## Texto de origem

Especialidade

Compulsões e Comportamentos de Difícil Controle

Avaliação e tratamento de compulsões comportamentais — incluindo ludopatia e apostas online — com abordagem que identifica os determinantes do comportamento e não apenas o sintoma.

O que é Compulsões e Comportamentos de Difícil Controle?

Compulsões e comportamentos de difícil controle raramente são apenas "falta de força de vontade". Por trás da repetição compulsiva há, quase sempre, sofrimento emocional não elaborado — ansiedade, depressão, vazio interno, trauma. O comportamento surge como tentativa de aliviar esse sofrimento, e é exatamente por isso que a abordagem clínica precisa ir além da supressão do sintoma.

Comportamentos compulsivos são atos repetitivos que a pessoa sente dificuldade real de controlar, mesmo quando reconhece os prejuízos que causam. A ludopatia (transtorno do jogo), as apostas online, a compulsão alimentar, compras compulsivas e outras formas de comportamento de difícil controle fazem parte desse espectro. Há uma dimensão impulsiva (dificuldade de resistir ao impulso inicial) e uma dimensão compulsiva (repetição mesmo diante das consequências).

(Dados coletados)

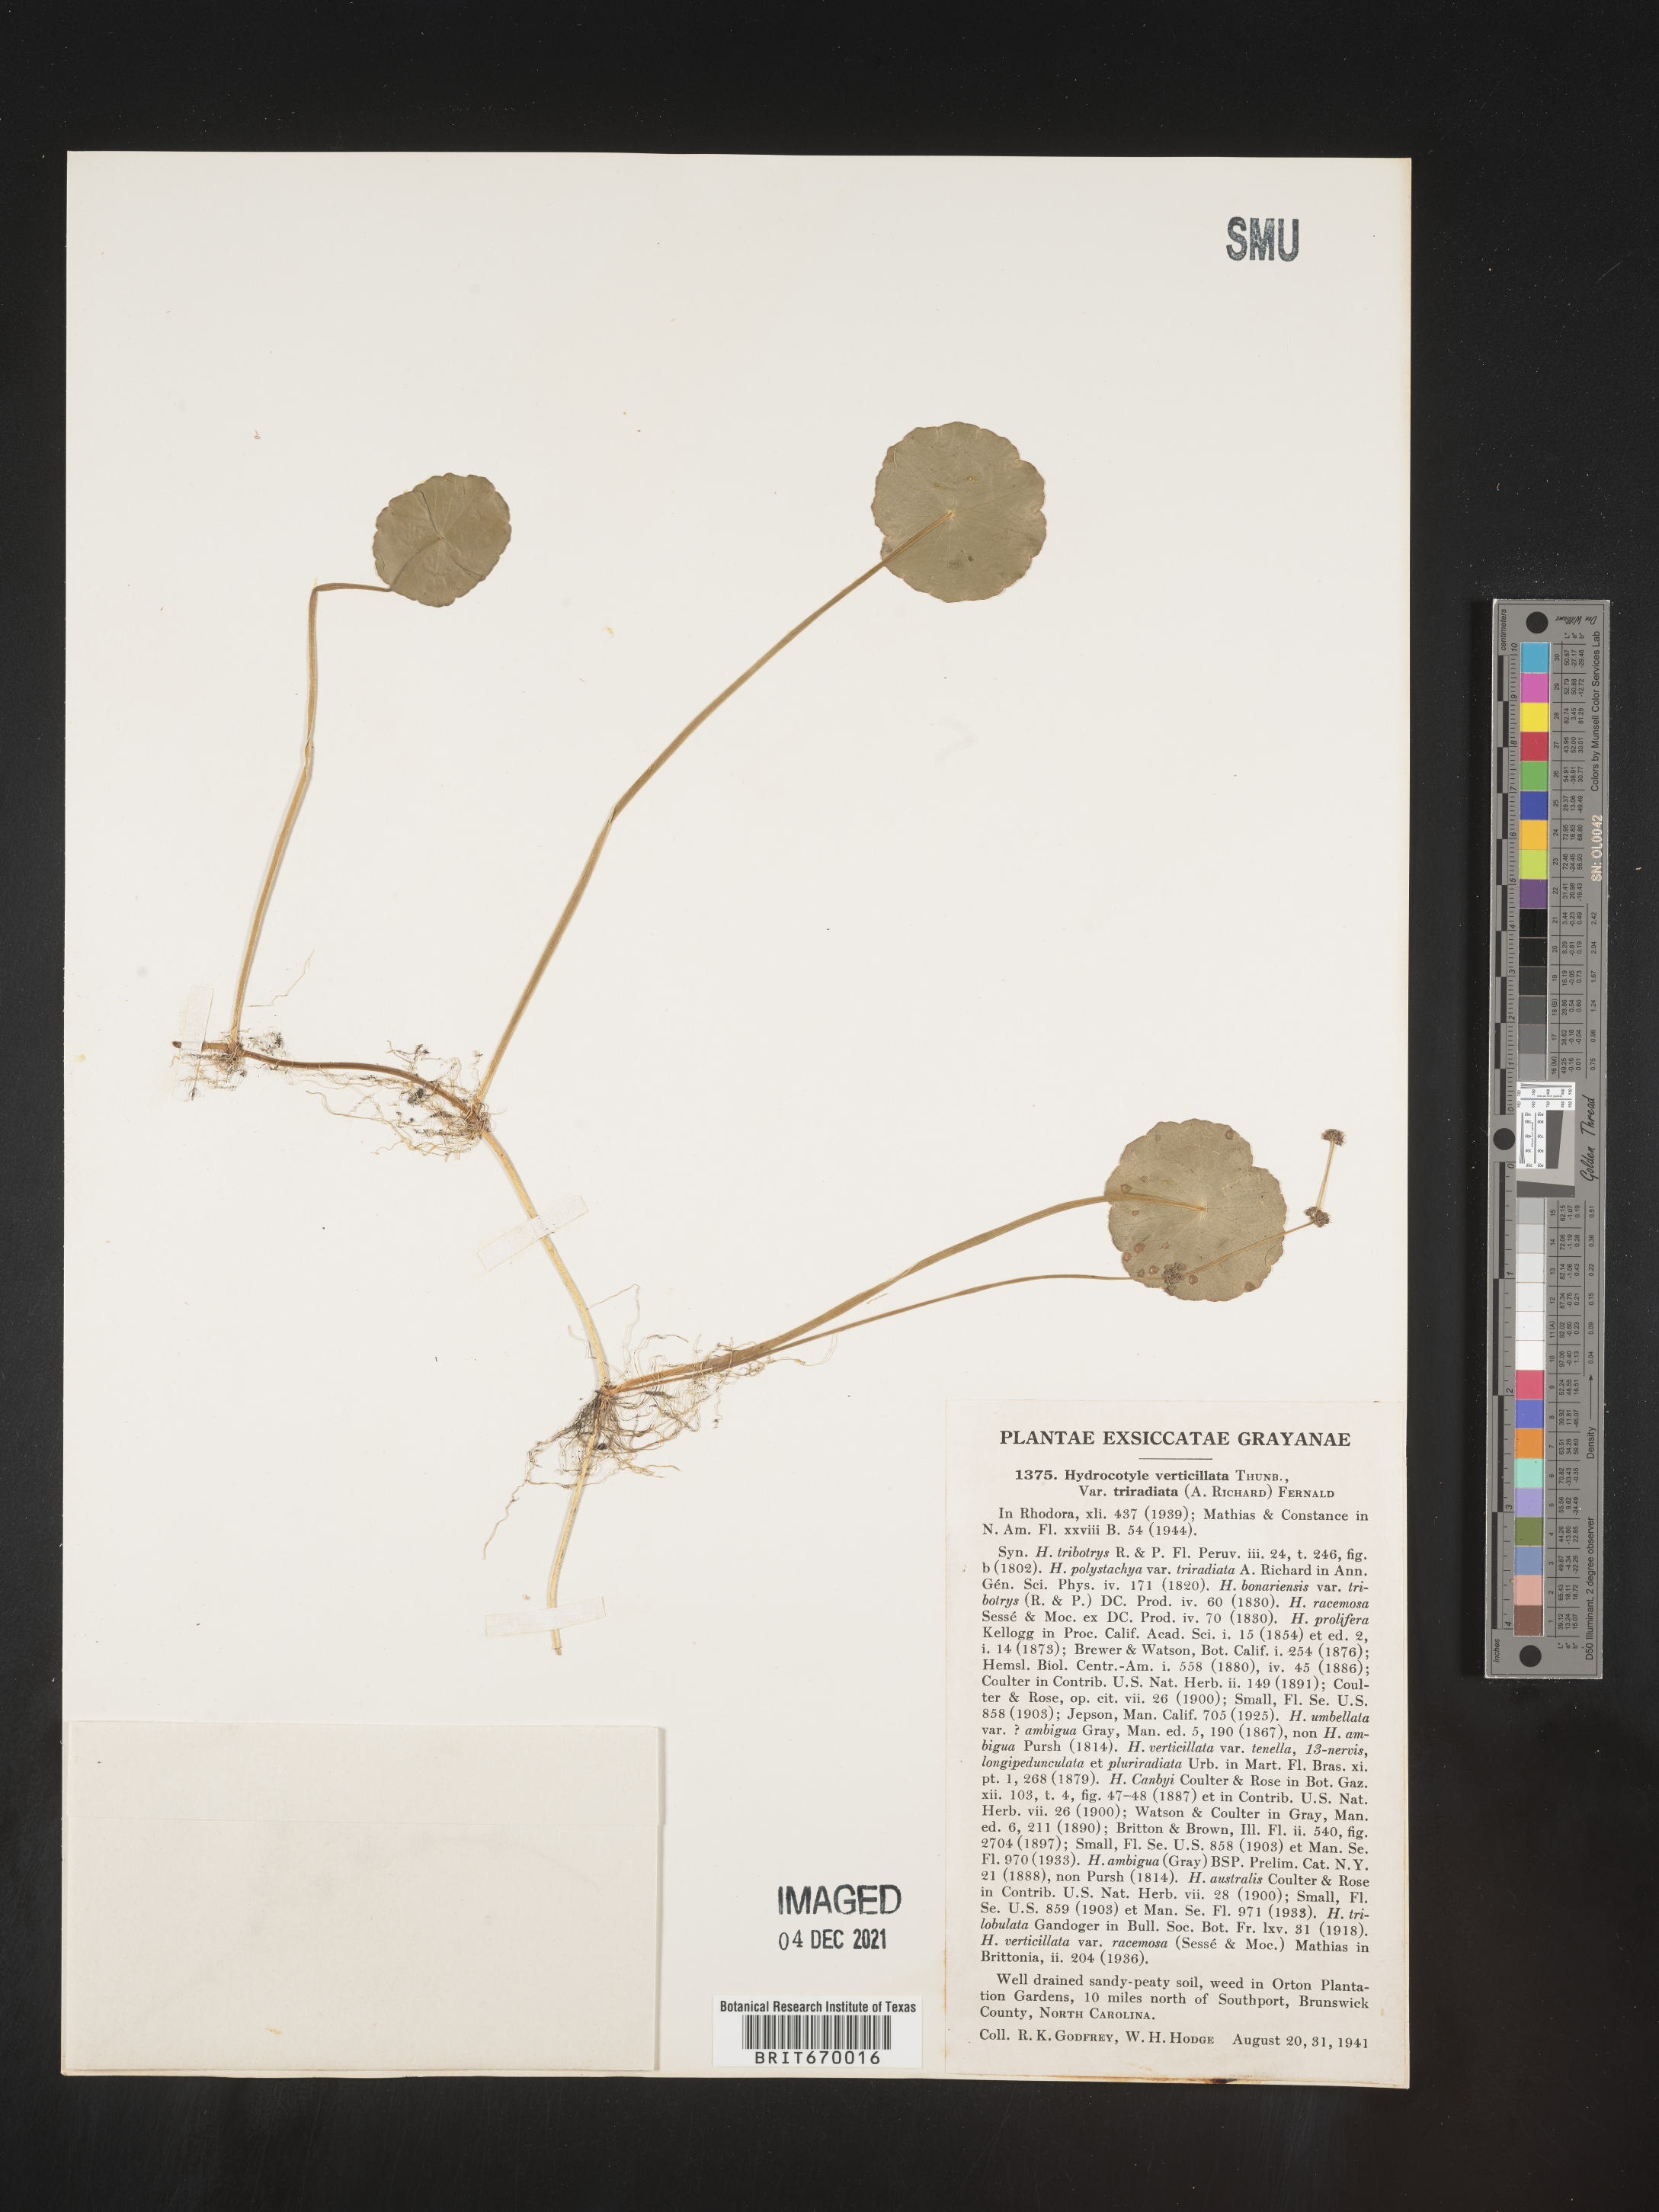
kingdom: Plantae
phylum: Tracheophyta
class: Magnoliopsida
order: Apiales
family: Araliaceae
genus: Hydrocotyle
...
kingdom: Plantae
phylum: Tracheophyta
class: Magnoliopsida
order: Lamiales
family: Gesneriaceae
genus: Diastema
* * *
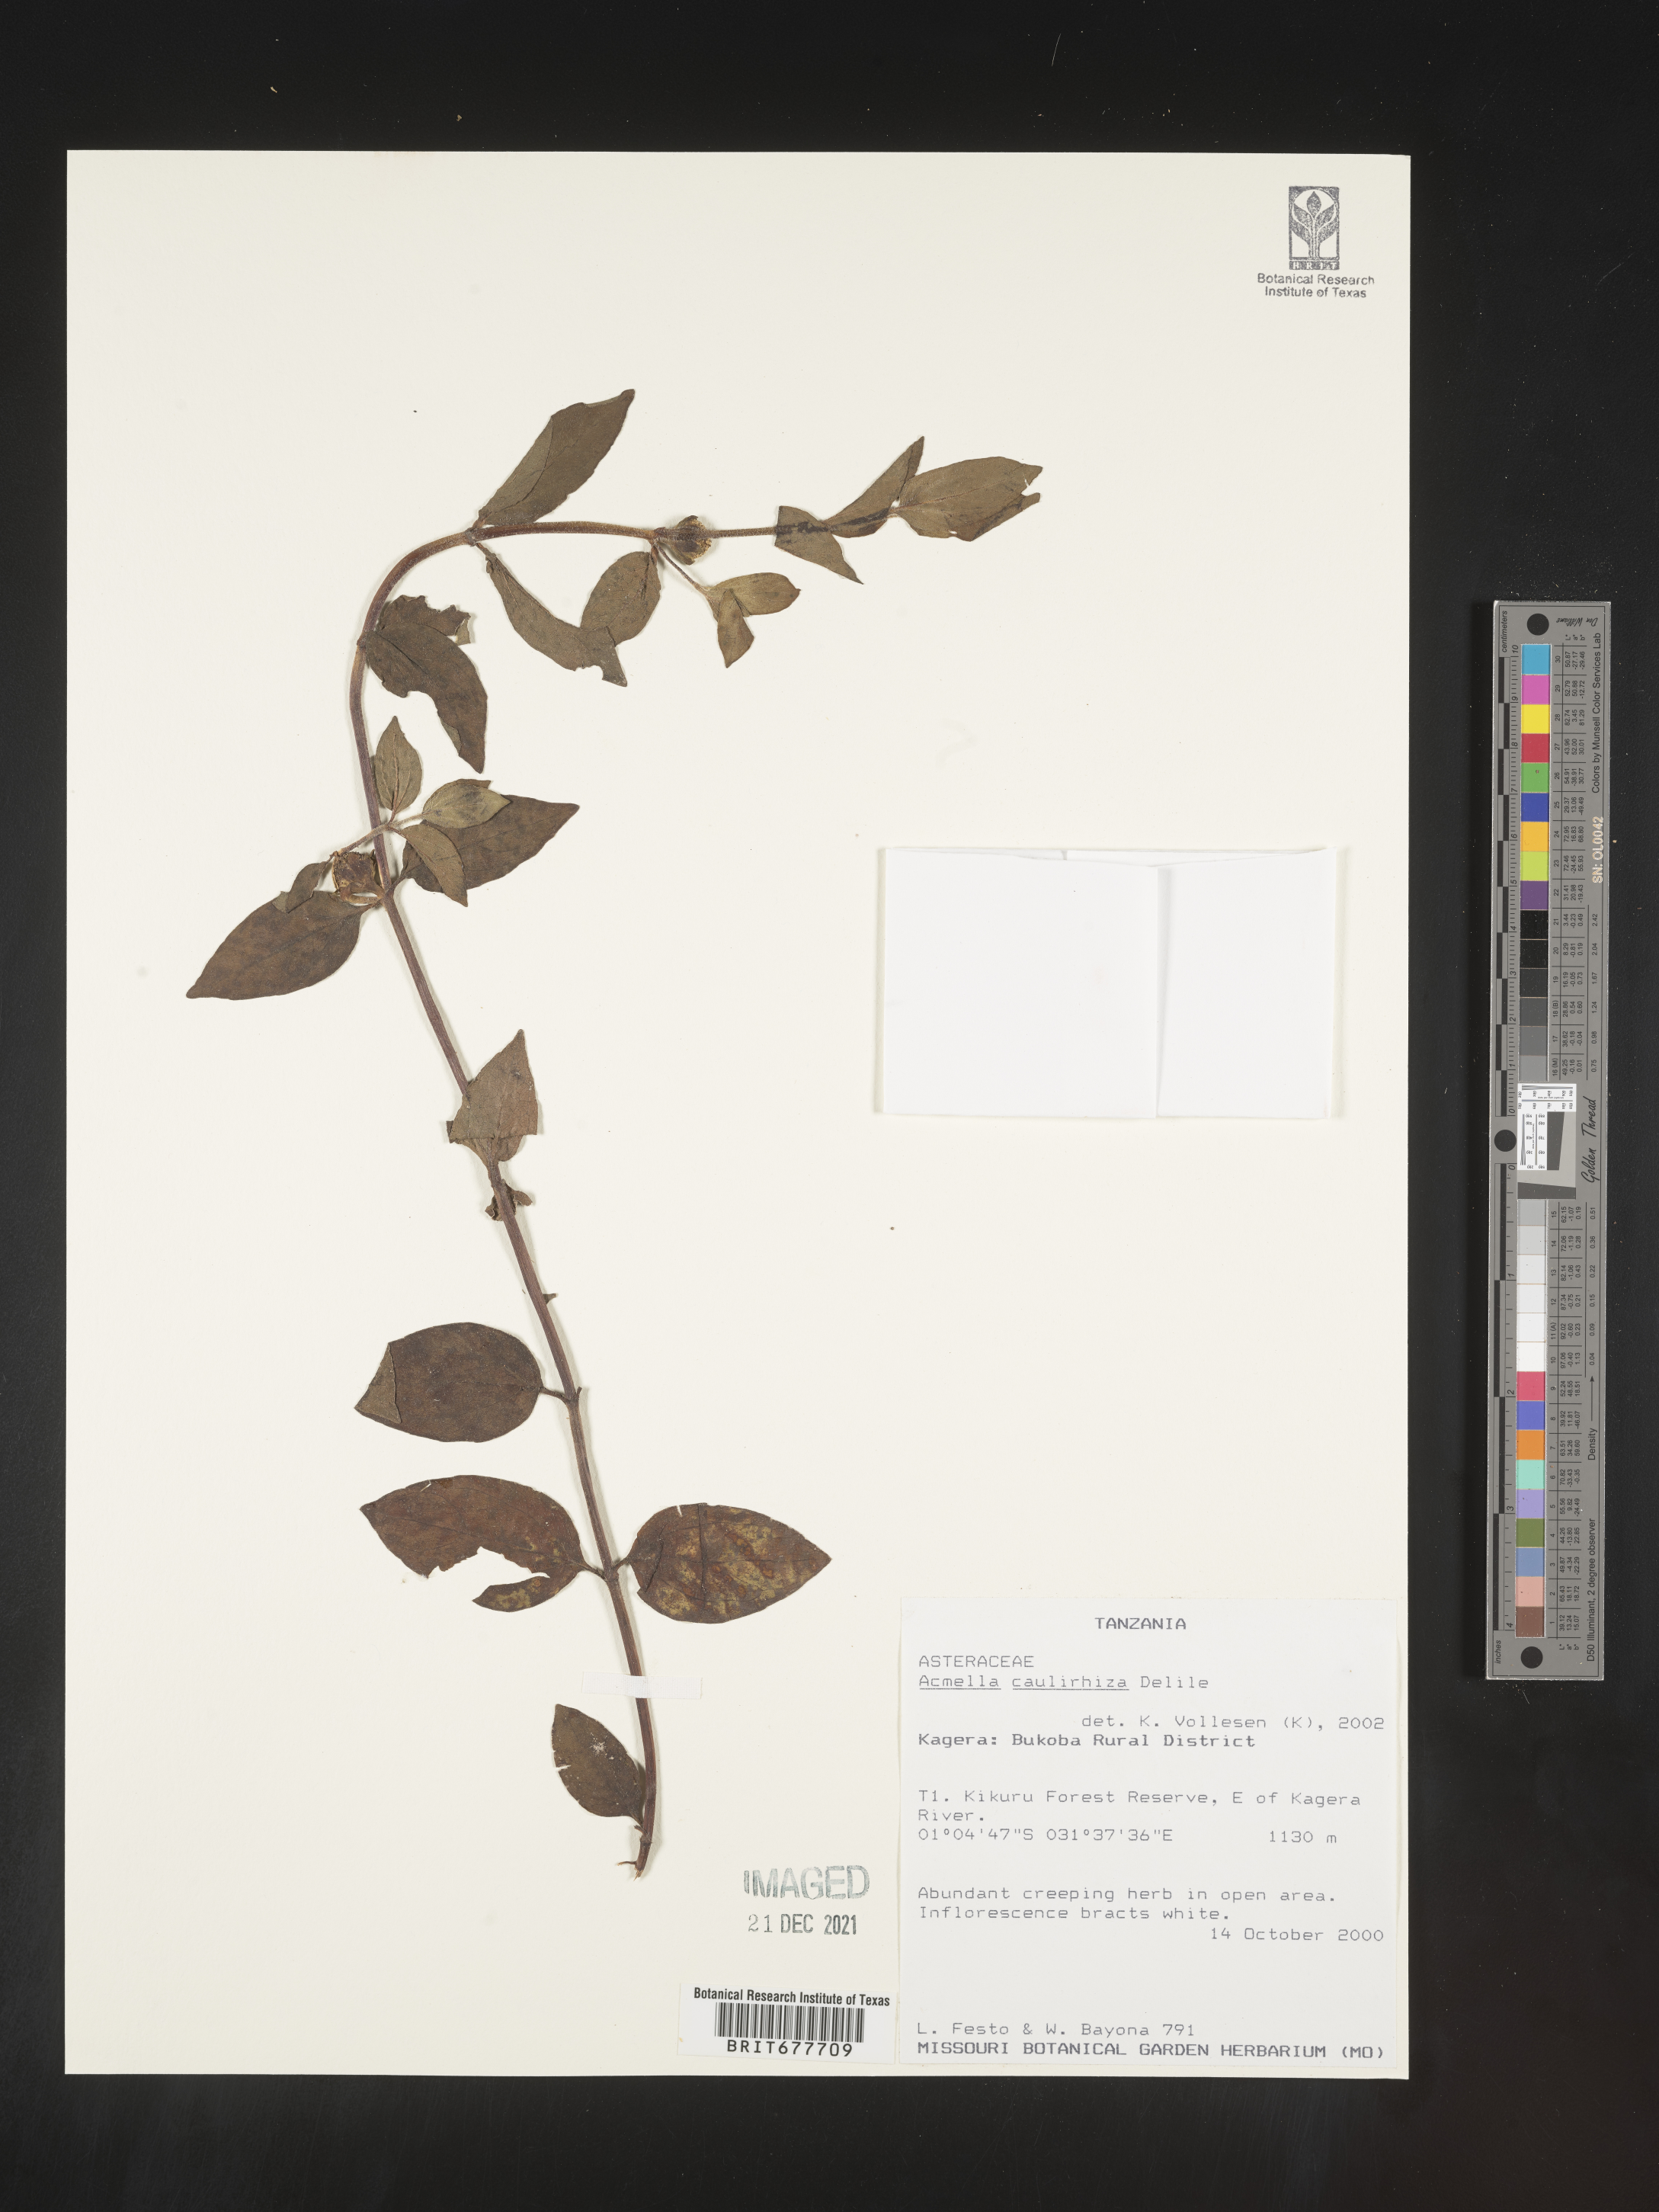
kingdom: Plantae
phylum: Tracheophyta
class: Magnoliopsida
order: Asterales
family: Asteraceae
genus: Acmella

## Tarefa 1
Diga se cada afirmação abaixo está de acordo com o texto sobre compulsões, respondendo sim ou não e citando literalmente as palavras do texto que decidem: (a) O texto afirma que as compulsões costumam ser apenas falta de força de vontade. (b) Compras compulsivas estão entre as formas citadas desse espectro. (c) A dimensão impulsiva é definida como a repetição mesmo diante das consequências.
## Tarefa 2
Reproduza sem alterações o trecho do texto sobre compulsões entre "Especialidade" e "apenas o sintoma.", inclusive.

## Resposta 1
(a) Não: "Compulsões e comportamentos de difícil controle raramente são apenas "falta de força de vontade"."
(b) Sim: "A ludopatia (transtorno do jogo), as apostas online, a compulsão alimentar, compras compulsivas e outras formas de comportamento de difícil controle fazem parte desse espectro."
(c) Não: "uma dimensão impulsiva (dificuldade de resistir ao impulso inicial)"

## Resposta 2
Especialidade

Compulsões e Comportamentos de Difícil Controle

Avaliação e tratamento de compulsões comportamentais — incluindo ludopatia e apostas online — com abordagem que identifica os determinantes do comportamento e não apenas o sintoma.